When Los Angeles County Director of Public Works Gail Farber learned that a shortage of work opportunities was a major reason why youth coming out of county probation camps returned to crime, she decided to make her department part of the solution.
Farber reached out to probation and other programs to see whether her department’s internship program could offer positions that would change the trajectory of these high-risk youth.
Now, a year later, a young man and woman are in the pilot phase, two others are being readied for a trial in the coming year, and leaders are optimistic that the program can be used as a model throughout LA County government to stem the tide of recidivism.
“This is the most exciting thing that I’ve seen in my 30 years of working in nonprofits,” says Belinda Walker, an area activist helping at-risk youth. “Gail was able to see where transformational change can be made and applied the leadership skills to bring it about.”
While involving a public works department in efforts to lower crime rates may raise eyebrows, the initiative is just part of the transformational vision that Farber has laid out for one of the nation’s largest public works departments. In her six years at the helm, she has broken glass ceilings, broken down department silos and broken through walls of communications.
For her leadership and vision, American City & County magazine has named Farber its Public Works Leader of the Year for 2014.
“Gail is someone who has exceptional integrity, who will not just maintain the status quo, but move the county forward,” says County Chief Executive Officer William Fujioka. “She has a strong commitment to public service, with a vision for the future.”
“She’s initiated and implemented a strategy for her department,” says Daryl Osby, fire chief of the Los Angeles County Fire Department, who has worked closely with Farber on building a strong relationship between the respective staffs. “She’s created a model for other departments to follow.”
As the top executive of the public works department, Farber leads 3,800 employees, manages a $2.1 billion annual budget and another $3 billion capital program budget, and provides services to more than 10 million residents spread over more than 4,000 square miles. In her job, she has responsibility for county roads, the building department, flood control, waterworks, and sewers and aviation, among other operations.
The lightweight that packs a punch
When Fujioka was looking for a new head of his public works division in 2008, he says he wanted a person who would make “significant changes,” but he worried how well a small-framed woman (Farber stands 5 feet, 4 inches) would be able to lead a male-dominated department.
“She told me how she once, as an inspector, confronted a contractor who was over 6 feet tall and was talking down to her,” he recounted. “She pulled over a boulder, stood on top of it, and told him, ‘Now, this is what you’re going to do.’ I knew she could handle the job.” (Farber tells the same story, but with a more colorful quote.)

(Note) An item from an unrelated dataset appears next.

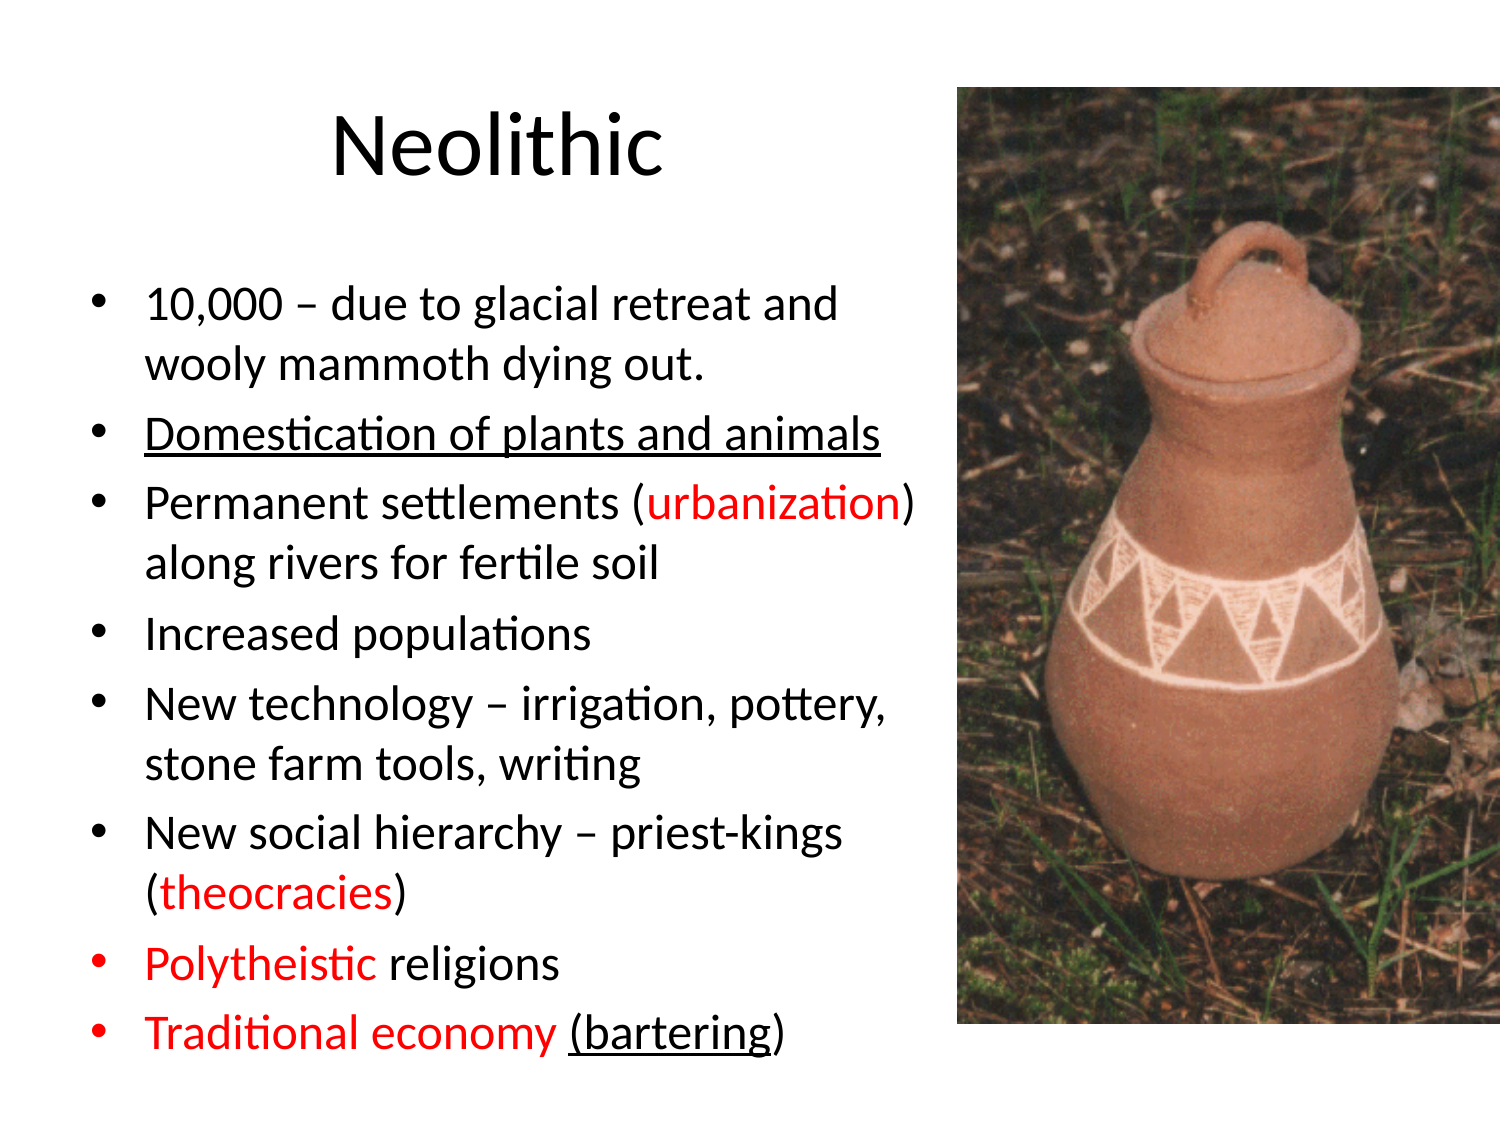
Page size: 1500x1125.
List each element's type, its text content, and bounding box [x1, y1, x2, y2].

list 10,000 – due to glacial retreat and wooly mammoth dying out. Domestication of plants and animals Permanent settlements (urbanization) along rivers for fertile soil Increased populations New technology – irrigation, pottery, stone farm tools, writing New social hierarchy – priest-kings (theocracies) Polytheistic religions Traditional economy (bartering) [75, 262, 938, 1125]
picture [957, 87, 1500, 1025]
title Neolithic [75, 45, 921, 233]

As the new director, Farber adopted a strategic plan that reorganized 30 different areas into six core services, reflecting operations in service areas that cut across traditional department silos. In addition to the more conventional areas of transportation, public buildings, water resources, development services and waste management, she added emergency management to reflect her view of public works as a “third leg” (along with law enforcement and fire services) as a first responder agency.
“She’s brought on a new and fresh perspective,” says Mark Pestrella, her chief deputy. “She’s fearless about innovation. It’s part of her daily work.”

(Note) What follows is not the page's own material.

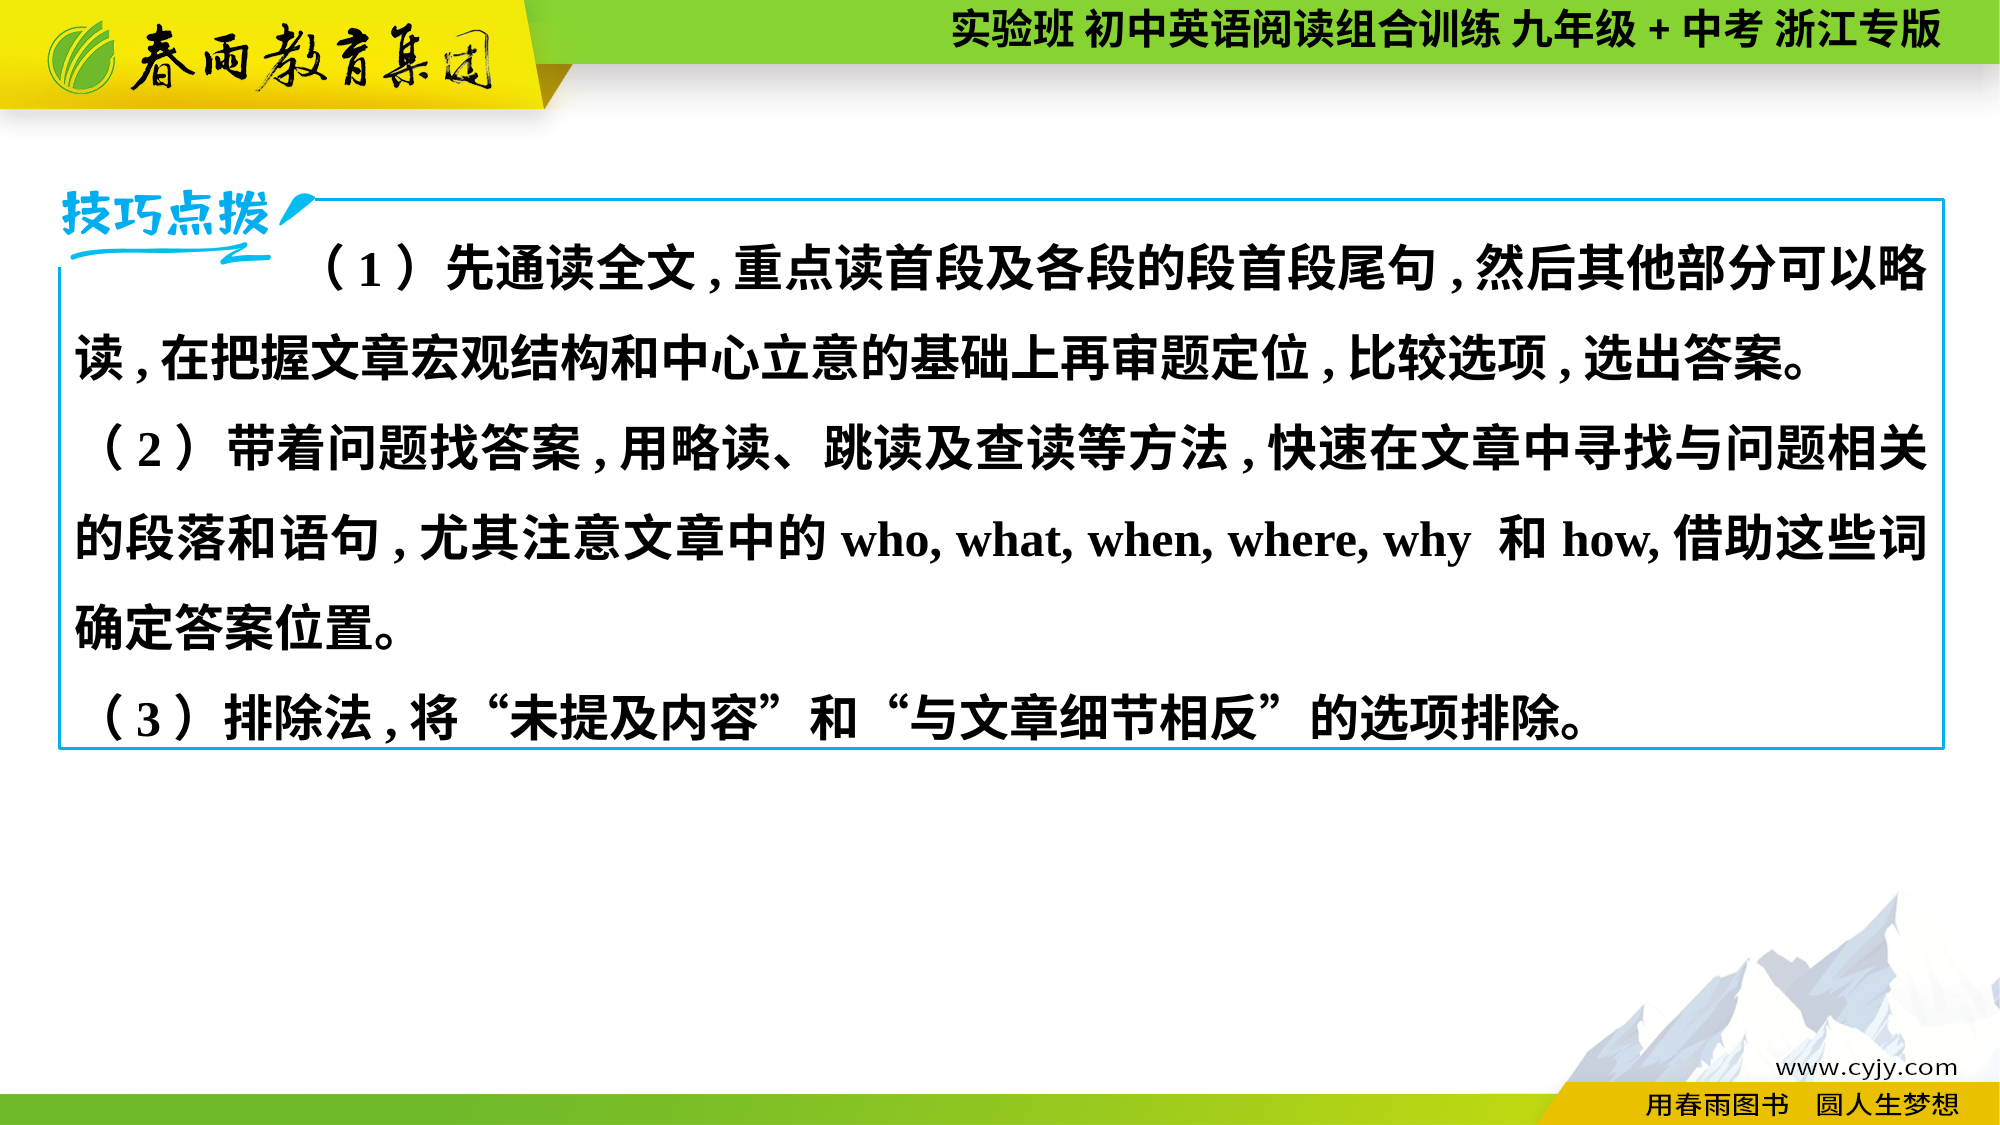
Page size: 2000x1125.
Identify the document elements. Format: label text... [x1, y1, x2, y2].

list （1）先通读全文,重点读首段及各段的段首段尾句,然后其他部分可以略读,在把握文章宏观结构和中心立意的基础上再审题定位,比较选项,选出答案。 （2）带着问题找答案,用略读、跳读及查读等方法,快速在文章中寻找与问题相关的段落和语句,尤其注意文章中的who, what, when, where, why 和how,借助这些词确定答案位置。 （3）排除法,将“未提及内容”和“与文章细节相反”的选项排除。 [59, 199, 1944, 749]
picture [0, 0, 2000, 1125]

Among Farber’s innovations was adding “transparency” to the department’s core values, he says. The department established Twitter accounts for all six core service areas to enable team members to inform the public about services daily and a YouTube page to feature dozens of internally produced short videos on its programs and operations.
The department’s technology staff also developed a mobile application that enables constituents to report potholes, graffiti, illegal dumping and property violations with their mobile phones. It has been so successful that other county departments, including parks and recreation and public health, are adopting the technology. “It’s cutting edge for a bread and butter service,” Fujioka says. “It makes people have faith in government.”
Putting out fires
Farber’s department is highly praised for its response to the 2009 Station Fire north of the city of Los Angeles. The fire was the largest in the county’s history, consuming over 160,000 acres and taking the lives of two firefighters. Public Works was especially lauded for its effort to preserve property after the fire devastated the undergrowth that controls mudslides during the winter rains.
Osby says Public Works’ effective management of storm drains, barriers and other engineering initiatives prevented the loss of any homes from mudslides by making sure that water flowed in the proper direction, debris was controlled and residents were kept informed. “They were instrumental in creating a successful outcome,” he says. “They had a major role in logistical support during the incident.”
After the fire, the department was instrumental in the development of the Coordinated Agency Recovery Effort (CARE), which is a comprehensive, multi-agency community and media outreach program to provide emergency communications regarding potential mud and debris flows. The CARE program continues to be a major component of the department’s disaster and emergency response communications effort.
“There’s not a week that goes by that the fire department doesn’t have some interaction with her department,” Osby says. “She’s been instrumental in improving relationships between the Department of Public Works and the fire department. They provide exceptional service to other departments and the 10 million residents of the city and county of Los Angeles.”